** 使用データ **
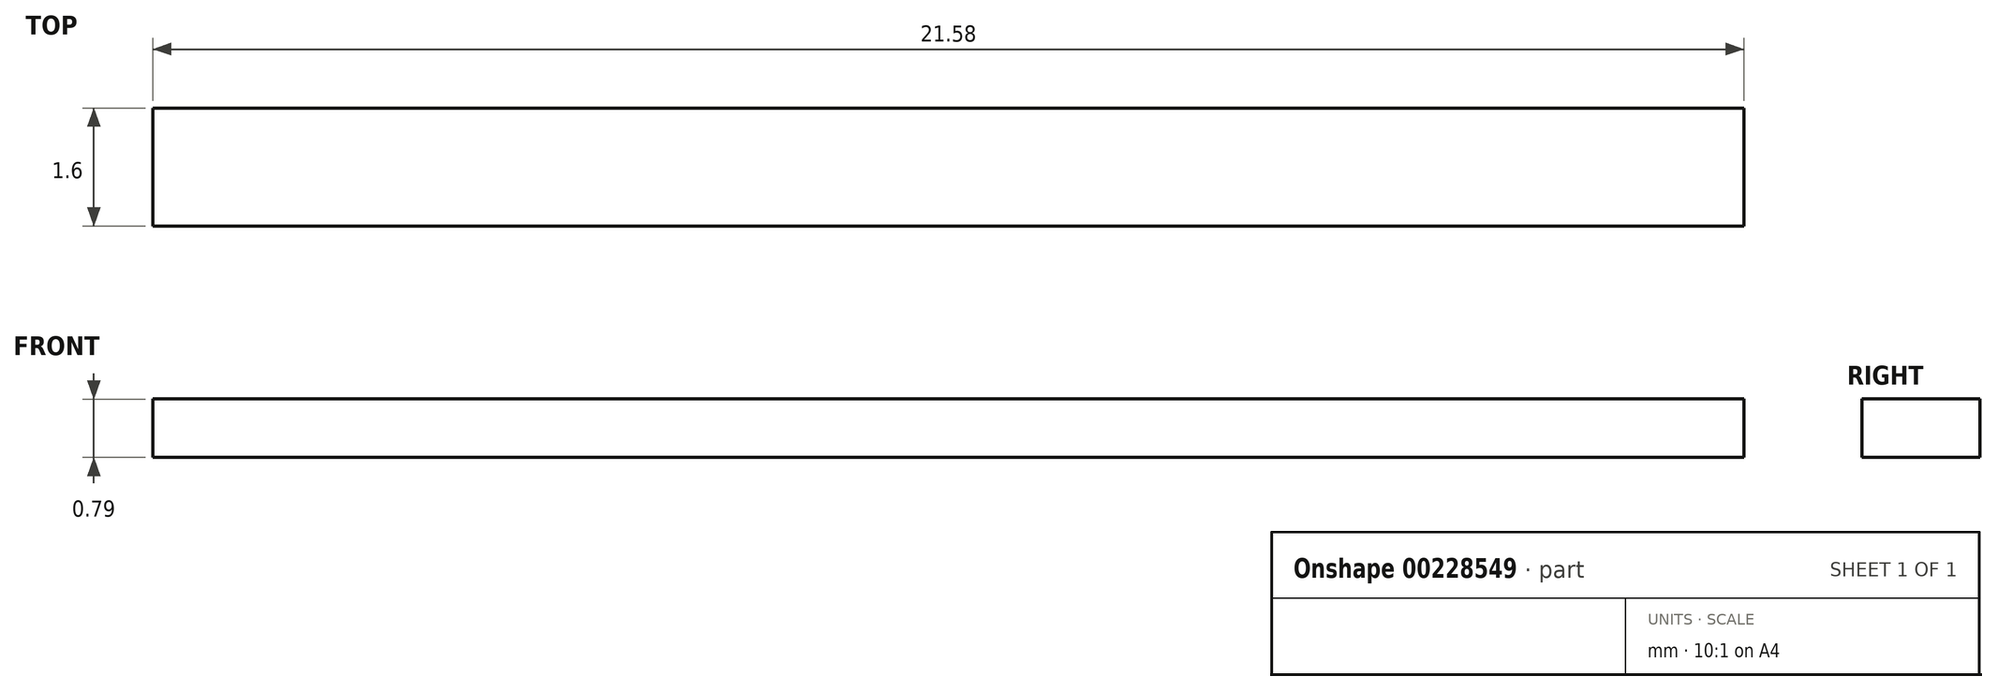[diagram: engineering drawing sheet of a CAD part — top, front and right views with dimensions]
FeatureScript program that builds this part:
annotation { "Feature Type Name" : "Feature", "Feature Type Description" : "" }
export const myFeature = defineFeature(function(context is Context, id is Id, definition is map)
    precondition{}
    {
        {
            var Q0;
            Q0=qCreatedBy(makeId("Top.planeOp"),FACE);
            var sketch = newSketch(context, id + "F0", { "sketchPlane" : qUnion([Q0])});
            skLineSegment(sketch, "E0.bottom", {"start": v(0, 0) * mm, "end": v(1879.6, 0) * mm});
            skLineSegment(sketch, "E0.top", {"start": v(0, -139.7) * mm, "end": v(1879.6, -139.7) * mm});
            skLineSegment(sketch, "E0.left", {"start": v(0, 0) * mm, "end": v(0, -139.7) * mm});
            skLineSegment(sketch, "E0.right", {"start": v(1879.6, 0) * mm, "end": v(1879.6, -139.7) * mm});
            skSolve(sketch);
        }
        {
            var Q0;
            Q0=makeQuery(id+"F0.imprint","IMPRINT",FACE,{"disambiguationData":[TD([[makeQuery(id+"F0.imprint","IMPRINT",EDGE,{"derivedFrom":sQuery(id+"F0.wireOp",EDGE,"E0.bottom")}),-1.0]])]});
            extrude(context, id + "F1", {"entities" : qUnion([Q0]), "depth" : 69.14 * mm});
        }
        {
            var Q0;
            Q0=makeQuery(id+"F1.opExtrude","SWEPT_BODY",BODY,{"disambiguationData":[OSD([sQuery(id+"F0.wireOp",EDGE,"E0.bottom"),sQuery(id+"F0.wireOp",EDGE,"E0.top"),sQuery(id+"F0.wireOp",EDGE,"E0.left"),sQuery(id+"F0.wireOp",EDGE,"E0.right")])]});
            var Q1;
            Q1=qCreatedBy(makeId("Origin.pointOp"),VERTEX);
            transform(context, id + "F2", {"entities" : qUnion([Q0]), "transformType" : TransformType.SCALE_UNIFORMLY, "scale" : 1 / 87.1, "scalePoint" : qUnion([Q1]), "makeCopy" : false});
        }
    });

** 目的 **
データの先頭から「var sketch = newSketch(context, id」を含む行まで（その行も含む）を、「Q0」を「planeQuery」に置き換えて書き直せ。図は答えに入れない。

** 回答 **
[diagram: engineering drawing sheet of a CAD part — top, front and right views with dimensions]
FeatureScript program that builds this part:
annotation { "Feature Type Name" : "Feature", "Feature Type Description" : "" }
export const myFeature = defineFeature(function(context is Context, id is Id, definition is map)
    precondition{}
    {
        {
            var planeQuery;
            planeQuery=qCreatedBy(makeId("Top.planeOp"),FACE);
            var sketch = newSketch(context, id + "F0", { "sketchPlane" : qUnion([planeQuery])});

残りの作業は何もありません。